2 responses to “>Lithuania investigates ‘war crimes’ of WWII Jewish resistance fighters”

  1. santaka13 says :

    >Why the inverted comments around ‘war crimes’? Is there any doubt in your mind that assisting the illegal invasion of one country (Lithuania) by another country (Russia) constitutes a war crime? This included assisting the murder or deportation to Siberia of tens of thousands of Lithuanian citizens. And don’t forget that this took place in 1941, before the German invasion, so they cannot pretend they were ‘fighting nazism’. All they were doing was aiding and abetting Russian imperialism.

  2. Sean Hanley says :

    >I’m not quite sure whom ‘they’ refers to here (pro-Soviet partisans? Jewish partisans? Communists?) but the incident the programme discusses, in fact, took place in 1943, during the German occupation. There is no evidence that those concerned participated in the 1940 invasion and deportions (which the programme does discuss). The case mentioned concerned the killing by partisans in raid of Polish-speaking villagers, who refused to supply them with food. I use inverted commas because because I don’t know the full details (nor I suspect do you) and no criminal case has been brought, so legally speaking the facts have not been established. I do not know if it would qualify as a war crime. I am not a lawyer, but I suspect, that you are certainly correct to surmise that if Soviet leaders had faced a Nuremberg style indictment they would have been found guilty of war crimes for the Molotov-Ribbentrop Pact and subsequent invasion of the Baltic states in 1940. However, this programme was about politics and historical memory in contemporary Lithuania, not the crimes of the Soviet regime in and after 1940, which are widely known and accepted as such.

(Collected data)
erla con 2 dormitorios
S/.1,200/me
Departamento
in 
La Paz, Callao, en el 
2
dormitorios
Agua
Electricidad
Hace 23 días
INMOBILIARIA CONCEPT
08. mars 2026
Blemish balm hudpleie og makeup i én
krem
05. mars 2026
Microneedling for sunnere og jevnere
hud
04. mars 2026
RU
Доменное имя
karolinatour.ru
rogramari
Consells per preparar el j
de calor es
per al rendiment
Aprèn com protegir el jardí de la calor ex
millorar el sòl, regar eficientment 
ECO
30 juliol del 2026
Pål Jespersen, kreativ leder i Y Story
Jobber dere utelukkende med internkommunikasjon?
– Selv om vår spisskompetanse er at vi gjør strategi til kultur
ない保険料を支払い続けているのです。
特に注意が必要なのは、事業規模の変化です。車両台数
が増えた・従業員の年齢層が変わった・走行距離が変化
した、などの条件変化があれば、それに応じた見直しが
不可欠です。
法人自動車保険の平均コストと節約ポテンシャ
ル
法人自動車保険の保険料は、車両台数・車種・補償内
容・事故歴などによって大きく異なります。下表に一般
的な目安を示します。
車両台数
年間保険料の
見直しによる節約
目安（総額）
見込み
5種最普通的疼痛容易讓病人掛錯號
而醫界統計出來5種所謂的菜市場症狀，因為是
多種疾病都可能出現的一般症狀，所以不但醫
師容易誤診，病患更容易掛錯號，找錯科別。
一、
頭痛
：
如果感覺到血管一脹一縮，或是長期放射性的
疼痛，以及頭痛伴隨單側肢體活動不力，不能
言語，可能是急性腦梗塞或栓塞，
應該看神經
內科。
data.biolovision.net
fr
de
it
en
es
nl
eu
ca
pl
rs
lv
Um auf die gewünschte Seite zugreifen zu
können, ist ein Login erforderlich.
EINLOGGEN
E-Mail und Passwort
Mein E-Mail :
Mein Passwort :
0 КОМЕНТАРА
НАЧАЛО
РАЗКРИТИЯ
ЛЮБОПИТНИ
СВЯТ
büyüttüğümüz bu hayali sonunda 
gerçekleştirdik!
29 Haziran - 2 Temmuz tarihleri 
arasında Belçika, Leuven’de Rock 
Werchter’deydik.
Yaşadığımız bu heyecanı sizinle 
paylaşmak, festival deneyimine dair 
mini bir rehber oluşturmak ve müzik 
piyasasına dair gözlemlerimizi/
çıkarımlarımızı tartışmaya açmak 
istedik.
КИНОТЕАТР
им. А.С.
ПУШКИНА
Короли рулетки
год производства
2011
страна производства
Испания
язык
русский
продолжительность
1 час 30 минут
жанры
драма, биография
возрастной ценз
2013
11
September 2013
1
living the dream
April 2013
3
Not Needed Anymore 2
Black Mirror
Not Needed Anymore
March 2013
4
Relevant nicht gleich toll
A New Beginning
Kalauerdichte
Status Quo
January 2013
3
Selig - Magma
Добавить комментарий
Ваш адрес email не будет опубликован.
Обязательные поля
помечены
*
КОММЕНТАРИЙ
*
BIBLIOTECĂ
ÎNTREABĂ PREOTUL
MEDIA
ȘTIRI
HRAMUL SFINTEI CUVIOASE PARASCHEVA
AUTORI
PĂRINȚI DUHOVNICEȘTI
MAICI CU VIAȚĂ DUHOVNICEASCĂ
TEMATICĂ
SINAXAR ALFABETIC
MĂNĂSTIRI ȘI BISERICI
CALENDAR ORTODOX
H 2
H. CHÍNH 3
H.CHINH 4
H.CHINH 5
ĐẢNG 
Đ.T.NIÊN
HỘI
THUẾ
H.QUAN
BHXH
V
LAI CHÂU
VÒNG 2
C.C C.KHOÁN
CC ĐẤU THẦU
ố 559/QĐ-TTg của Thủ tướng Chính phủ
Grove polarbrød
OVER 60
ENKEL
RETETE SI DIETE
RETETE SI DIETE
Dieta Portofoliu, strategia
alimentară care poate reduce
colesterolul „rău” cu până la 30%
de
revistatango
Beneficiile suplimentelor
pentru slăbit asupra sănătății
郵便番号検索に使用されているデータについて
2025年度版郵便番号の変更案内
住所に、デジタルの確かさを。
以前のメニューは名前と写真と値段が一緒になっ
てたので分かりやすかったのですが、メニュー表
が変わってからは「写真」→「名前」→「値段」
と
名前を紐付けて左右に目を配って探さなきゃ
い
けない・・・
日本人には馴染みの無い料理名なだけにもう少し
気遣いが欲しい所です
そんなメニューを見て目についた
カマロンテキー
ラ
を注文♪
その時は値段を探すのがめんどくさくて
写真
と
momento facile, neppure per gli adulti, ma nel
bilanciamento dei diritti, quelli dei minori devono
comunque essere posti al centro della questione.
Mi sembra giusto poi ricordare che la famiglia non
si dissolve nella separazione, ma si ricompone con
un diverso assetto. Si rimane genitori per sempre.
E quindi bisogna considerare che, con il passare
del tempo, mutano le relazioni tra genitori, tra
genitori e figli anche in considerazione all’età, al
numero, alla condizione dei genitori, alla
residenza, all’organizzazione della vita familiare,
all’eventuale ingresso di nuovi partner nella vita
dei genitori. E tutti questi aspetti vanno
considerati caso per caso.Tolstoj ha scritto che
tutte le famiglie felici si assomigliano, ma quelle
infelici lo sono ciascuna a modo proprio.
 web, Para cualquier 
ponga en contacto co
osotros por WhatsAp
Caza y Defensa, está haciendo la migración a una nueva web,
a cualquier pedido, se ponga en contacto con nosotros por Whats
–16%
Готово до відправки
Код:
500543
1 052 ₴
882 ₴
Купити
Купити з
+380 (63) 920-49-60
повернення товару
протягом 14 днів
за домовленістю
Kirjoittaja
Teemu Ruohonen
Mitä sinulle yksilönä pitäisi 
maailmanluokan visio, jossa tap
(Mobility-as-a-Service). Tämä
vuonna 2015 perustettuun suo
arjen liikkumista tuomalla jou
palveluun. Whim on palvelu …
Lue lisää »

What you need to do: Reproduce the comment exchange above in full, word for word.

Solution for this task:
2 responses to “>Lithuania investigates ‘war crimes’ of WWII Jewish resistance fighters”

  1. santaka13 says :

    >Why the inverted comments around ‘war crimes’? Is there any doubt in your mind that assisting the illegal invasion of one country (Lithuania) by another country (Russia) constitutes a war crime? This included assisting the murder or deportation to Siberia of tens of thousands of Lithuanian citizens. And don’t forget that this took place in 1941, before the German invasion, so they cannot pretend they were ‘fighting nazism’. All they were doing was aiding and abetting Russian imperialism.

  2. Sean Hanley says :

    >I’m not quite sure whom ‘they’ refers to here (pro-Soviet partisans? Jewish partisans? Communists?) but the incident the programme discusses, in fact, took place in 1943, during the German occupation. There is no evidence that those concerned participated in the 1940 invasion and deportions (which the programme does discuss). The case mentioned concerned the killing by partisans in raid of Polish-speaking villagers, who refused to supply them with food. I use inverted commas because because I don’t know the full details (nor I suspect do you) and no criminal case has been brought, so legally speaking the facts have not been established. I do not know if it would qualify as a war crime. I am not a lawyer, but I suspect, that you are certainly correct to surmise that if Soviet leaders had faced a Nuremberg style indictment they would have been found guilty of war crimes for the Molotov-Ribbentrop Pact and subsequent invasion of the Baltic states in 1940. However, this programme was about politics and historical memory in contemporary Lithuania, not the crimes of the Soviet regime in and after 1940, which are widely known and accepted as such.